Yeah, I think it depends on the genre and dynamics of the band, of course, and how long you’ve been at it… it’s just not as good! (laughs). It’s not always the case, there are few very good exceptions…and it happens the other way around… one artists gets a band and it is suddenly too much! (laughs) I don’t know whether I am doing that right now with my band… I can’t tell! (laughs).
How do you see yourself, as a writer, musician, storyteller…what comes first?
Oh, oh… I don’t know. It is all a bit of a blur…(laughs). I guess, whenever people ask me what I do, I usually say: musician. So that’s probably the best answer.
Do you consciously sit down and say, ‘I’m writing a song today’?
Well, they tend to come when I’m sitting down practicing. Melodies appear, the chords… then I add the lyrics later. I never record songs, I may scribble a bit, but not much. If they’re not in my head the next day, I scrap them off.
How much does the song evolve from the moment you finish it until you record it or use it in your set?
Not much. Maybe I change phrases around lyrically but I like to keep it as a representation of a moment. I’m not a big fan of re-writing.
What are your stories about? Where do you get them from? Where do you find lyrics to your songs? What do you observe?

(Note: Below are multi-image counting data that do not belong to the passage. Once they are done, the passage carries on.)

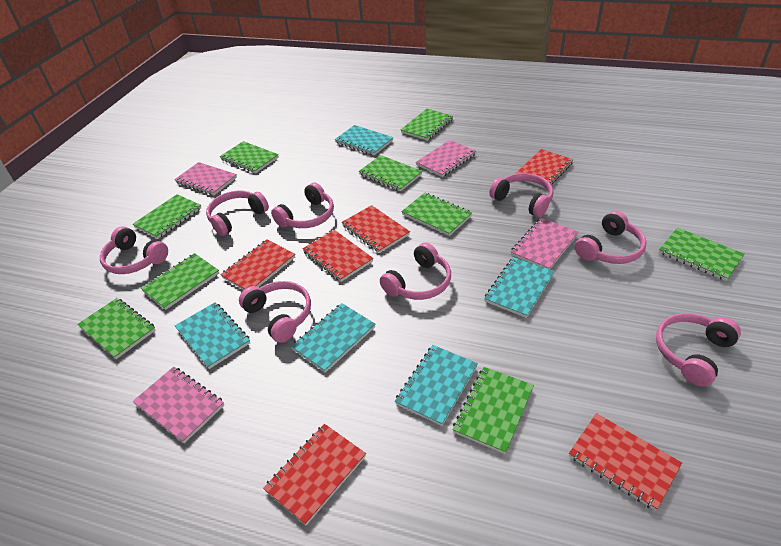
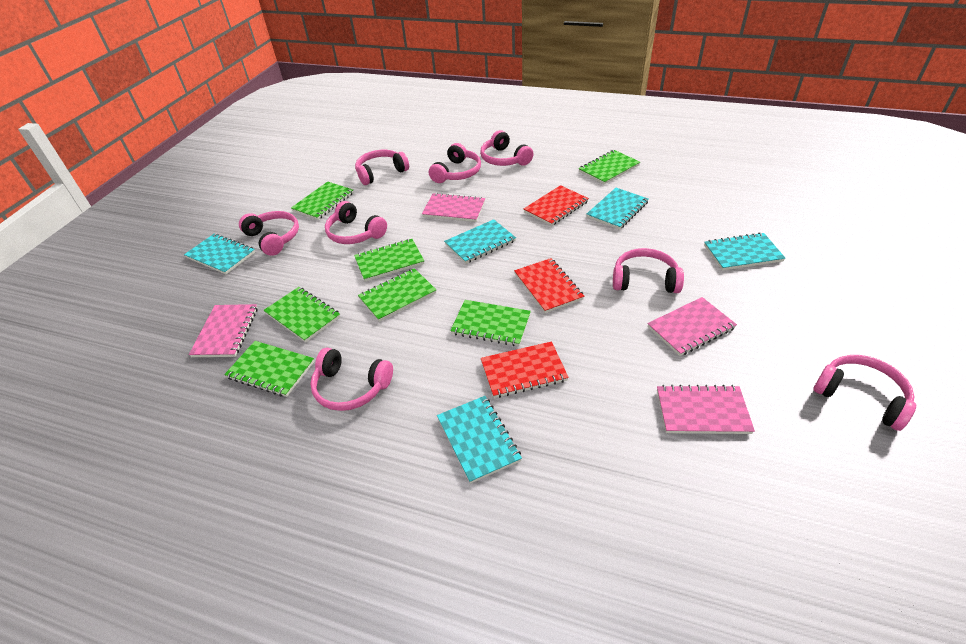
green notebook: 9 -> 7
red notebook: 6 -> 3

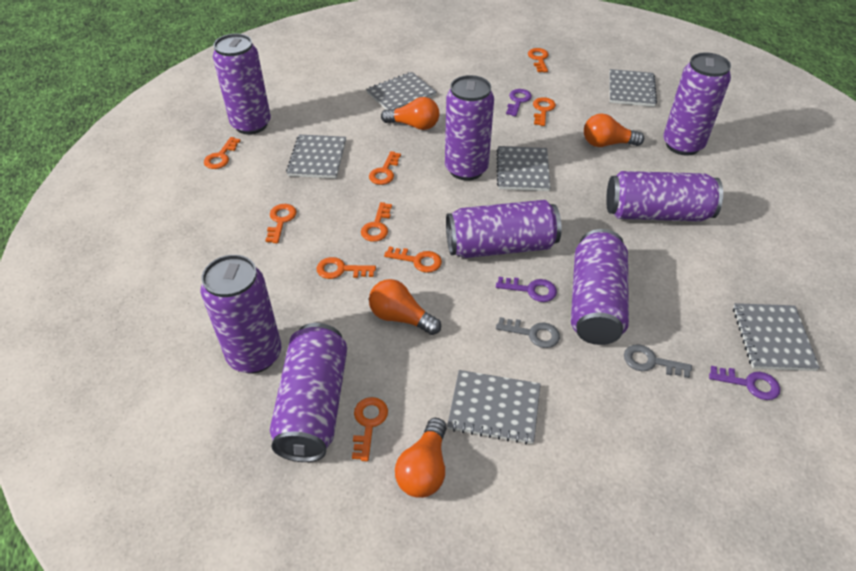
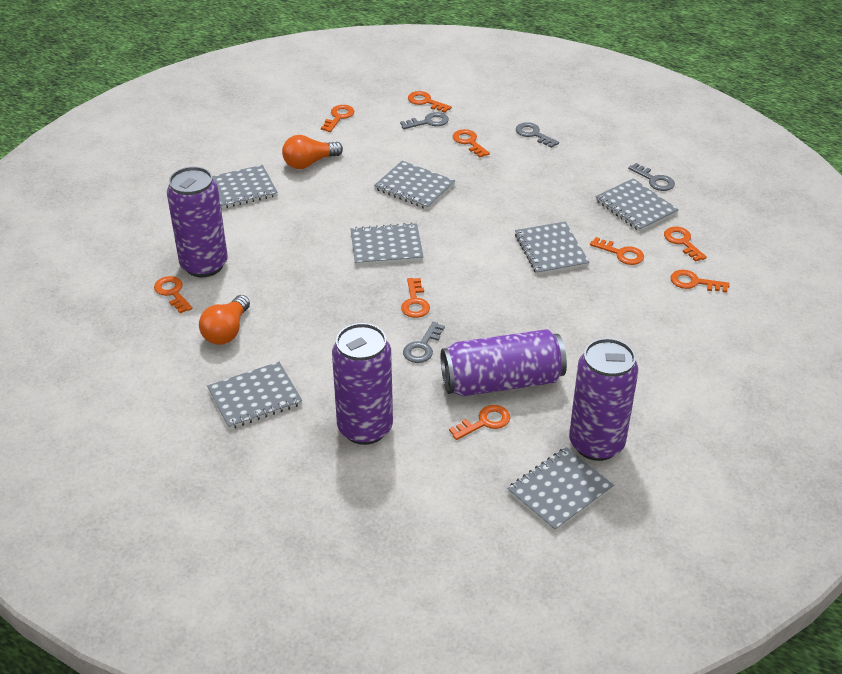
grey key: 2 -> 4
grey notebook: 6 -> 7
orange light bulb: 4 -> 2
purple can: 8 -> 4
purple key: 3 -> 0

They’re pretty much all true. Some of my songs are about friends’ situations which they find themselves in. Like ‘Oh man, I have no idea what to do about this’. You know, when they are in a relationship and such, and I cannot work out a way to tell them what to do. So it works its way into a song. And you know, I’m not going to tell them that their name is written on it…(laughs).
Do you feel like the best songs come out when you’re going through a rough time, when you’re broken-hearted?
Yes, definitely. No question about it.
So I guess you need to feel the same way as your friends to convey the message properly, right?
Hmm, ha! Well, it is harder to write because you don’t know what they’re going through completely but you can feel it to a certain degree… It is always worth a go, right?!